В Нижнем Новгороде перебрались они на пароход «Фельдмаршал Суворов» и под басовитый прощальный гудок отправились вниз по Волге. Время в эти дни плавания текло неспешно, как речная вода, погода держалась отменная, и Николай Михайлович вместе с Роборовским и Козловым подолгу оставались на палубе, сидя на белых плетеных стульях, глядя на плавно отходящие за корму берега и ведя негромкие разговоры об Азии. Иногда же они перекидывались мыслями в Слободу и тогда непременно вспоминали Макарьевну, умолкали и погружались в молчание.

Отчего-то Пржевальский снова заговорил о том, что и ему недолго жить осталось. Однажды вечером попросил Козлова: «Дай-ка мне свою руку, я посмотрю на ней линии. Ты ведь знаешь, что мне нагадали — моя жизнь коротка, а твоя… Твоя длиннее моей… Завидую я твоей молодости… А что, если меня не станет, пойдешь ли ты с кем-нибудь или нет?»

Козлов, не зная, как ответить ему, промолчал. Николай Михайлович сам ответил: «Искреннего друга трудно найти, а без искреннего друга не надо пускаться… А я, увидишь, долго не проживу, а уж если умирать, то я желал бы не дома, а где-нибудь в путешествии, в горах или на берегу большого озера…»

Видно, ощущал он в себе что-то неладное, если часто думал об этом…

После парохода путешественники снова пересели на поезд и покатили по недавно построенной Закаспийской железной дороге. Пржевальский как ребенок удивляется и радуется этому чуду: сидишь в вагоне на мягком диване, а мимо проносятся сыпучие пески, пустыня… Будто бы и не с тобой происходит все это.

В Самарканде их уже ждал Н. И. Толпыго — сводный брат Николая Михайловича, который и разместил всех в своем доме. Дом стоял в саду, среди абрикосовых деревьев, в тени, и дышалось в нем, несмотря на жару, легко и свободно. Пржевальский чувствовал себя здесь хорошо, с удовольствием ел свежие фрукты, о деле не забывал и готовил экспедицию к следующей части пути.

В Пишпеке[2] остановились на несколько дней, Пржевальский съездил в Верный[3], чтобы забрать китайское серебро, без которого в предстоящем путешествии не обойтись, и на обратном пути, уже неподалеку от Пишпека, увидел в камышах тьму фазанов и решил поохотиться. Не смог устоять. А лучше бы он их не видел, этих фазанов…

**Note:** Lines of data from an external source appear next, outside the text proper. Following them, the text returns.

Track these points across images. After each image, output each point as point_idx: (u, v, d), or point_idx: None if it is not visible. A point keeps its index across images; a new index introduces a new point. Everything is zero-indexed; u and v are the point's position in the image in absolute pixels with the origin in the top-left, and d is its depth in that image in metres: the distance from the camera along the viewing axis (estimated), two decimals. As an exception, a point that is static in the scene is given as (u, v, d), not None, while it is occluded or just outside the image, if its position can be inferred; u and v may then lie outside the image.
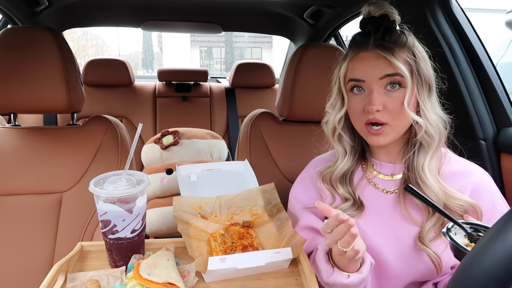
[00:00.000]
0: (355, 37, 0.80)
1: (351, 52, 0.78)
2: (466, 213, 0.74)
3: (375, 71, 0.74)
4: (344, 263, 0.70)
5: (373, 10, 0.77)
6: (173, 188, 1.52)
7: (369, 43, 0.75)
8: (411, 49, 0.75)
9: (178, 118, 2.43)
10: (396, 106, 0.74)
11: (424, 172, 0.76)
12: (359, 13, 1.59)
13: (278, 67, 2.88)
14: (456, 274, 0.37)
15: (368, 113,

На следующий день поутру вдвоем с Роборовским пошли они на охоту. Настрелялись вволю, наохотились до устали по камышам. День стоял жаркий, и Пржевальский, утоляя сильную жажду, несколько раз пил сырую воду. Роборовский не видел этого, а то бы, конечно, не позволил ему: ведь сам же многократно наказывал сырой воды не пить никогда. А тут пил и потом признался. Вдобавок ко всему им сказали, что как раз но тем местам прошел тиф. Роборовский с Козловым ужаснулись, когда узнали об этом…

Десятого октября Пржевальский был уже в Караколе[4], откуда и должно было начаться путешествие. В городе останавливаться он не захотел, а разбил лагерь поближе к ущелью, рассчитывая, пока суд да дело, в горах на коз поохотиться. Николай Михайлович уже и первый приказ успел отдать, где распределил обязанности, расписал, кто за что отвечает. Были в нем и такие слова: «Итак, начинается наше путешествие! Дело это будет трудное, зато и славное. Теперь мы на виду не только всей России, по даже целого света. Покажем же себя достойными такой завидной участи и сослужим для науки службу молодецкую…»

Утром другого дня ом выглядел уже нездоровым, сказал, что чувствует себя неважно, а это уже многое значило, доктора привезти не разрешил. Отмахнулся: «Не в первый раз это. Пройдет…»

Весь этот день оставался в юрте, измерял себе температуру, пульс, и видно было, что делается ему все хуже и хуже. Однако после беспокойной ночи Николай Михайлович почувствовал некоторое облегчение и даже вышел из юрты. Вдалеке, шагах в трехстах от лагеря, сидел бурый гриф, и Пржевальский, приложившись к винтовке, с одного выстрела снял его, Все, кто видел это, ахнули от удивления, а Николай Михайлович, улыбнувшись, сказал: «Вот для меня лучшее лекарство!»

Если бы так…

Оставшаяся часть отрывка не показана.